In fact, the HarperCons were willful in their ignorance about government-sponsored abuses in Colombia, tried to cover up the fact the Colombian government, despite efforts in recent years to clean-up widespread corruption, still have blood on their hands. Parliament’s Standing Committee on International Trade urged the PM to exercise caution. It asked for an impartial third-party human rights assessment before any trade agreement was struck with Colombia. But that never happened.

Perhaps those inconvenient truths informed the PM’s careful remarks on the subject of Ethical Oil’s boycott of Chiquita when he was asked about it while in Toronto Friday. Harp refrained from beating his chest in self-righteous indignation, saying something about working toward making tar sands oil more acceptable, blah, blah, blah.

But the PM can’t run too far from his connection to Ethical Oil’s campaign. The site is funded by his buddies in Big Oil.

It also just so happens that the PM’s director of planning, one Alykhan Velshi, founded EthicalOil.org before he took up residence in the PMO last month.

Velshi started the site as a blogger to promote the ideas of Ezra Levant’s book Ethical Oil: The Case for Canada’s Oil Sands, and “expose the network of anti-oil sands lobbyists who meet regularly with senior Environment Canada officials.” Oh, scary.

It’s worth noting, too, Velshi’s other political stops, including a gig in the office of MP John Baird when he was Environment Minister.

On the Chiquita boycott business, making Ethical Oil’s argument slipperier is the seeming absence of any understanding of the company’s history in Latin America, and its role in U.S. colonialism. If Chiquita deserves to be boycotted, it’s for those historical sins.

Like other banana giants operating in the southern hemisphere, they were built by U.S. and other Western powers, who were granted control of large tracts of farmland to develop the banana trade for huge profits – a little like the appropriation taking place all over the developing world to make way for the bulldozers of Canuck mining giants.
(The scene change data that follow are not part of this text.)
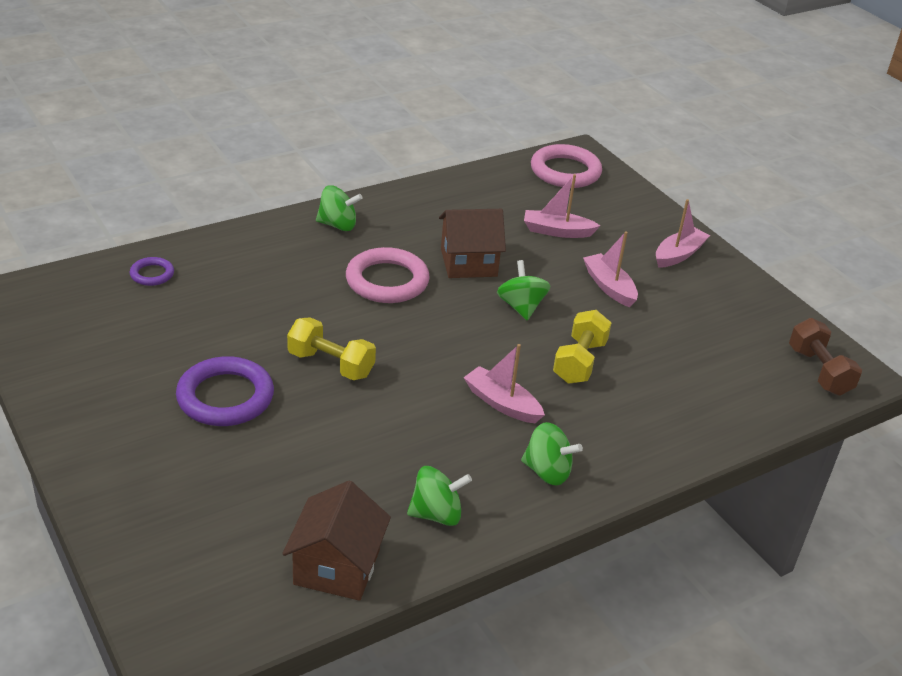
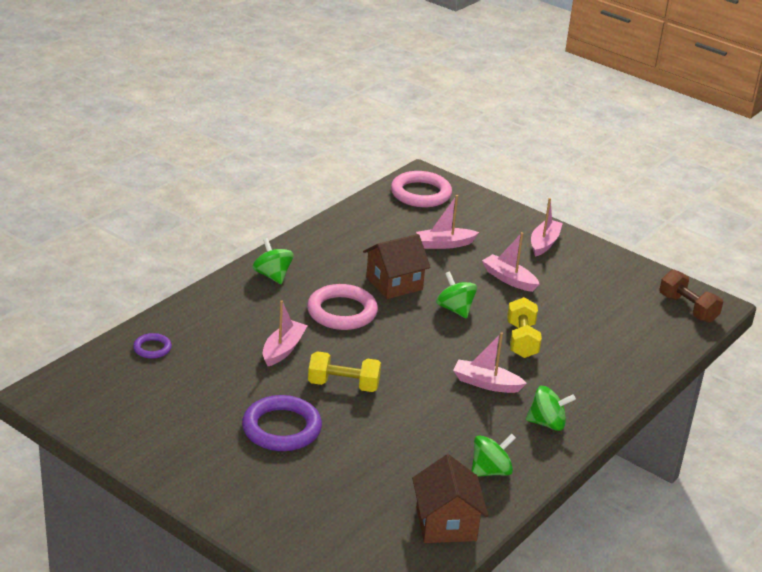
camera: 20 degrees left, 5 degrees down
(291, 308) = (283, 349): none -> pink boat
(338, 225) = (272, 275): green spinning top -> green spinning top turned 105 degrees counterclockwise

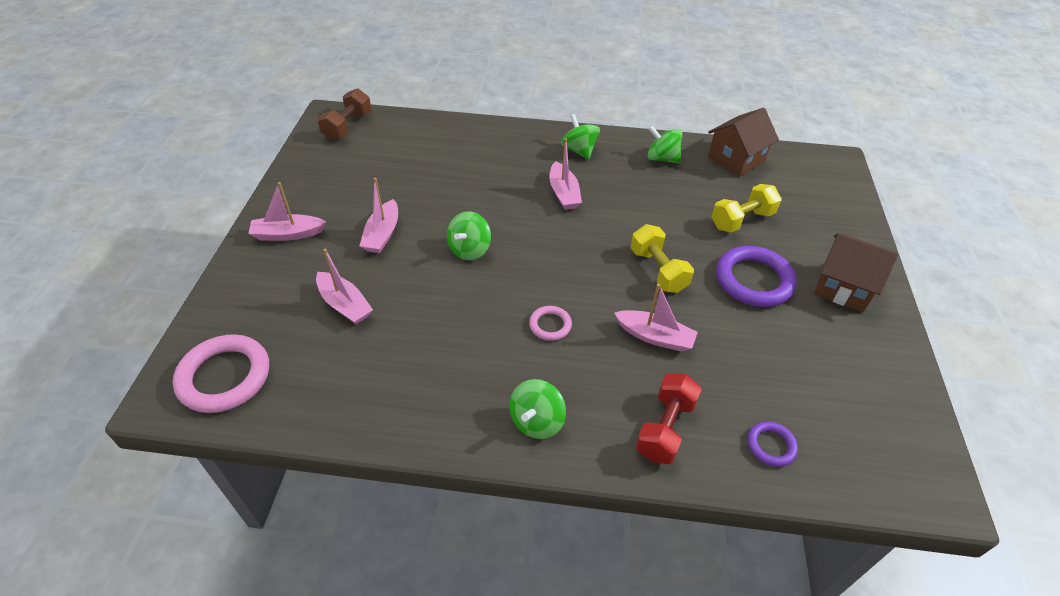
camera: 120 degrees left, 15 degrees up
(212, 316) = (665, 428): none -> red dumbbell
(283, 349) = (655, 337): pink boat -> pink boat turned 150 degrees counterclockwise
(342, 312) = (550, 325): pink ring -> pink ring, size x0.51
(394, 283) = (461, 310): brown house -> brown house (843, 287)
(522, 340) = (481, 194): yellow dumbbell -> yellow dumbbell (742, 220)

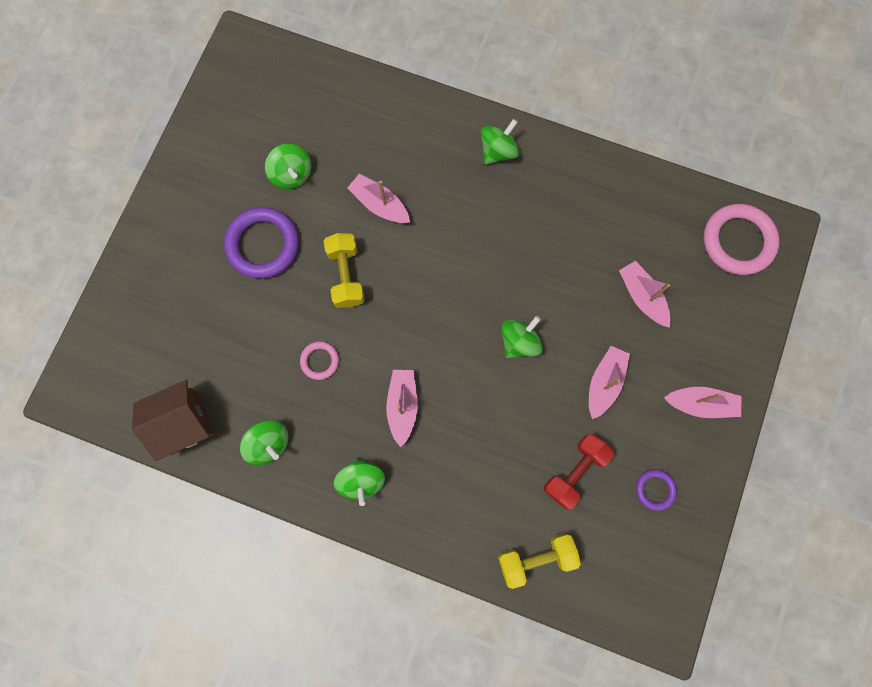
camera: 165 degrees left, 30 degrees up
(348, 126) = (639, 596): brown dumbbell -> none
(550, 325) = (464, 235): pink ring -> pink ring (320, 361)
(665, 428) = (405, 125): red dumbbell -> red dumbbell (574, 471)
(742, 220) = (231, 323): yellow dumbbell -> yellow dumbbell (536, 558)
(766, 347) = (292, 174): none -> green spinning top
(771, 445) = (334, 97): purple ring -> purple ring (655, 489)
(843, 287) = (187, 219): brown house -> none

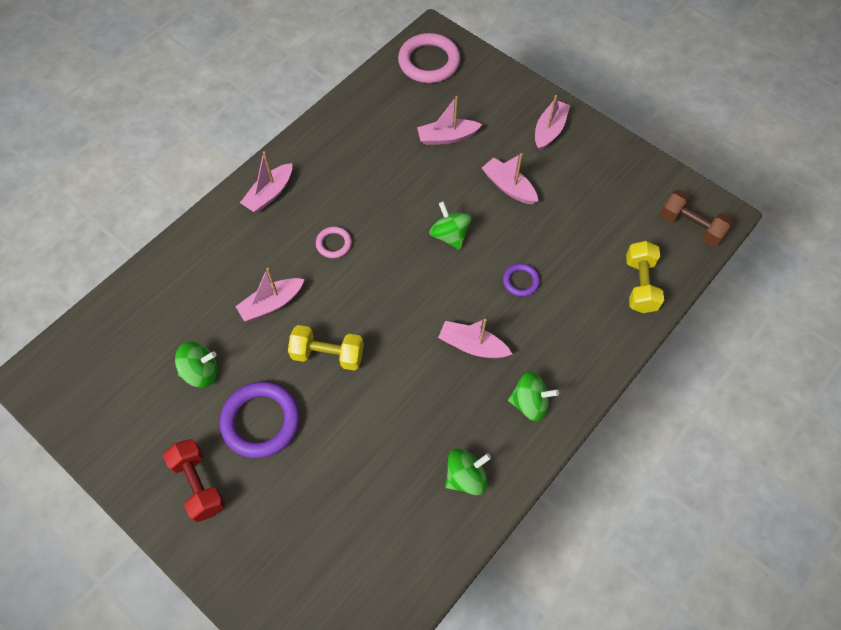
camera: 70 degrees left, 15 degrees down
(184, 422) = (414, 557): brown house -> none
(320, 361) = (402, 404): pink ring -> pink ring (334, 244)
(498, 151) = (269, 194): green spinning top -> pink boat
(574, 471) = (575, 232): red dumbbell -> red dumbbell (198, 484)
(634, 598) = (691, 226): none -> brown dumbbell
(655, 489) = (608, 183): purple ring -> purple ring (520, 281)

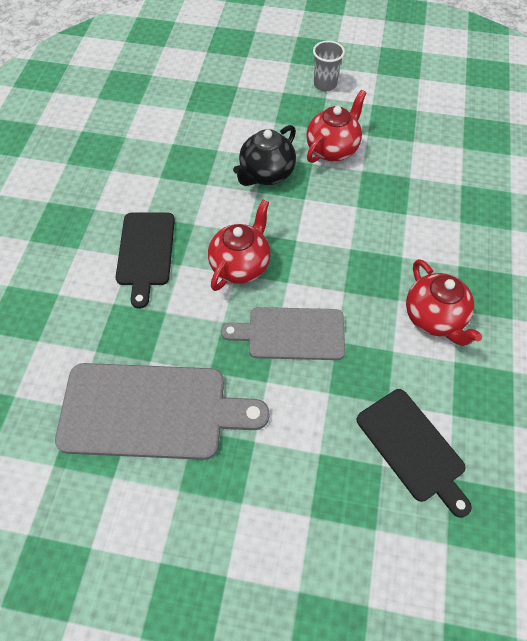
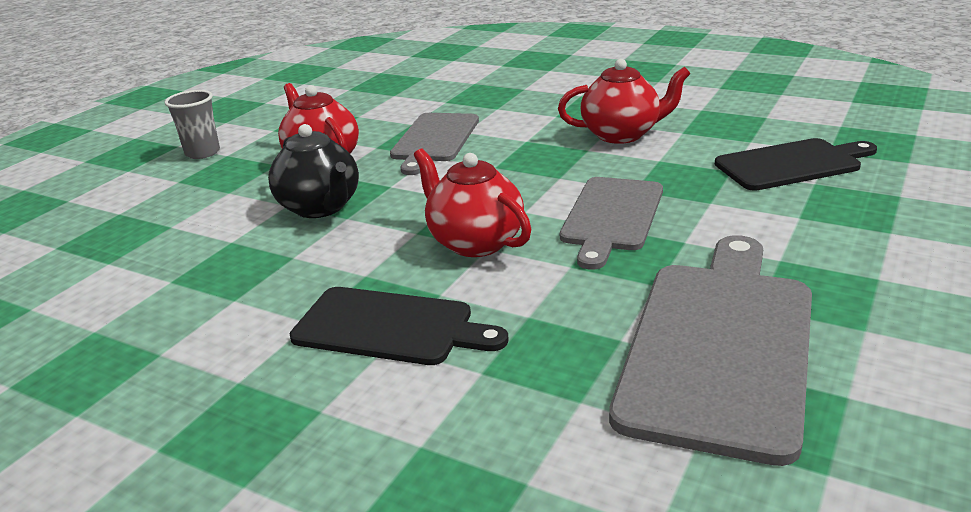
camera: 70 degrees left, 30 degrees down
(384, 200) = (434, 140): none -> grey cutting board

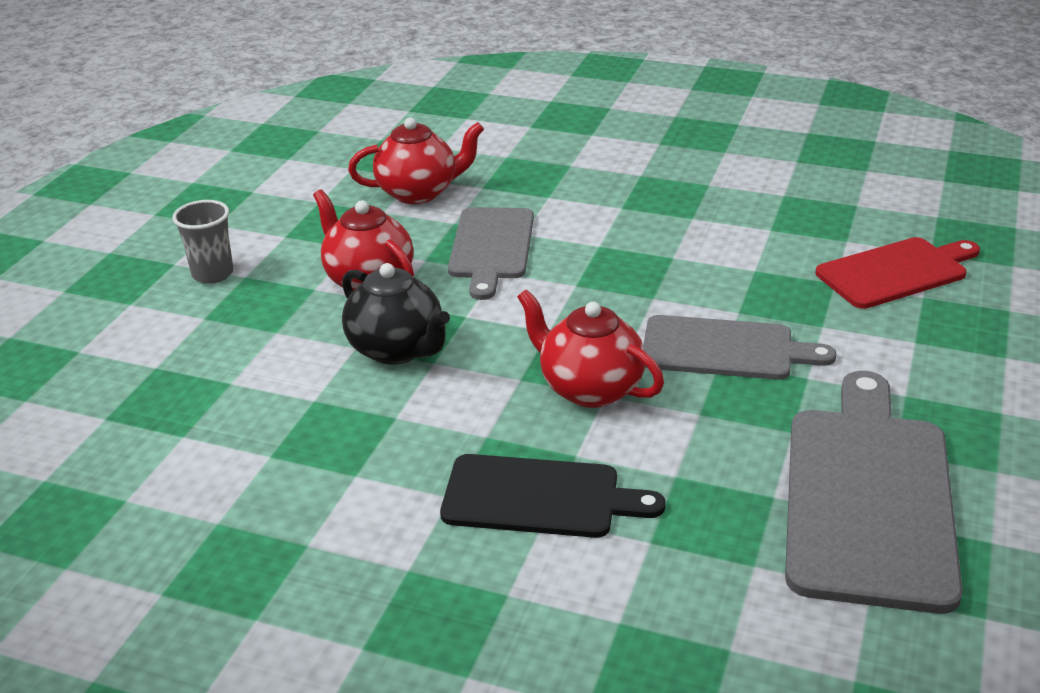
camera: 10 degrees left, 5 degrees up
(611, 217) = (724, 349): grey cutting board -> grey cutting board turned 90 degrees counterclockwise
(622, 134) = (705, 234): red teapot -> red teapot (419, 192)
(792, 164) = (896, 272): black cutting board -> red cutting board

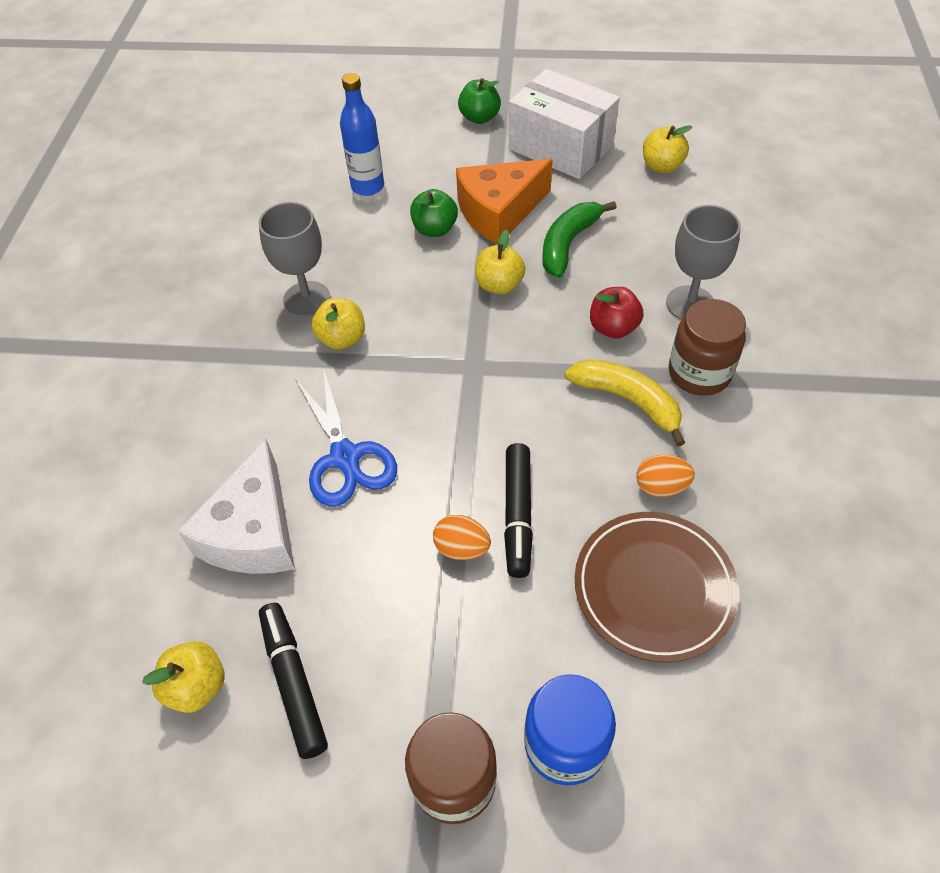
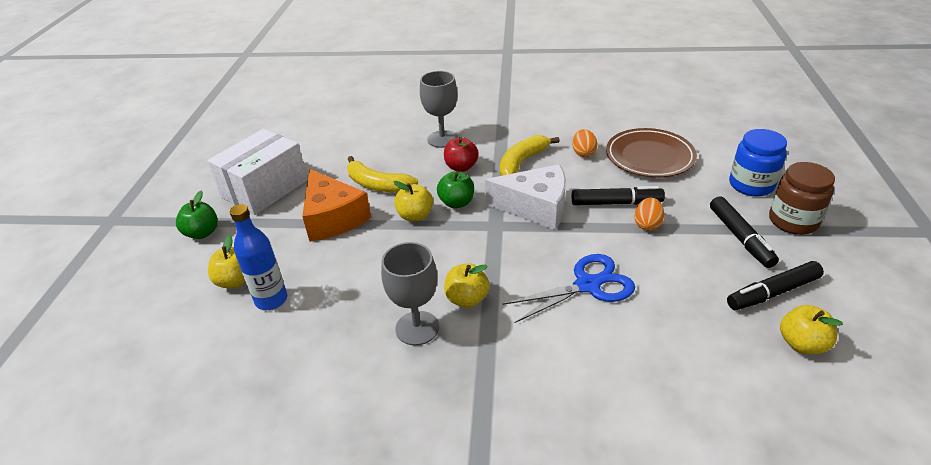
camera: 90 degrees left, 15 degrees down
(254, 532) = (668, 330): white cheese -> white cheese (536, 207)
(419, 676) = (740, 237): none -> black marker
(435, 229) = (344, 252): green apple -> green apple (456, 203)
(568, 244) = (377, 185): green banana -> yellow banana
(661, 166) = (307, 145): yellow apple -> yellow apple (235, 281)
(699, 373) = (499, 138): brown jar -> none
Chiquita’s operations in Colombia predate the 1960s, when it was known as the United Fruit Company and involved in the massive expulsion of peasants for its plantations.

The U.S.’s involvement in Guatemala and the CIA’s overthrow of that government in 1954 came shortly after 400,000 acres of unused land had been confiscated by the government from United Fruit for redistribution among peasants. (The former secretary of state during the Eisenhower administration at the time, one John Foster Dulles, was a former lawyer for United Fruit.)

Giant multinationals continue to monopolize the banana market today. In 2008, the European Union fined companies $60 Euros for price fixing. Chiquita was among the companies but managed to dodge fines.

Perhaps Chiquita’s co-called “boycott” of tar sands oil is PR. Or maybe, as at least one Western Canadian commentator has pointed out, the company is trying to clean up its act. Tar sands pushers like Ethical Oil can learn a lesson from that.

The truth about tar sands development is that, what it’s doing to native people and the environment is not unlike Chiquita’s legacy in Latin America. Or am I comparing apples to oranges?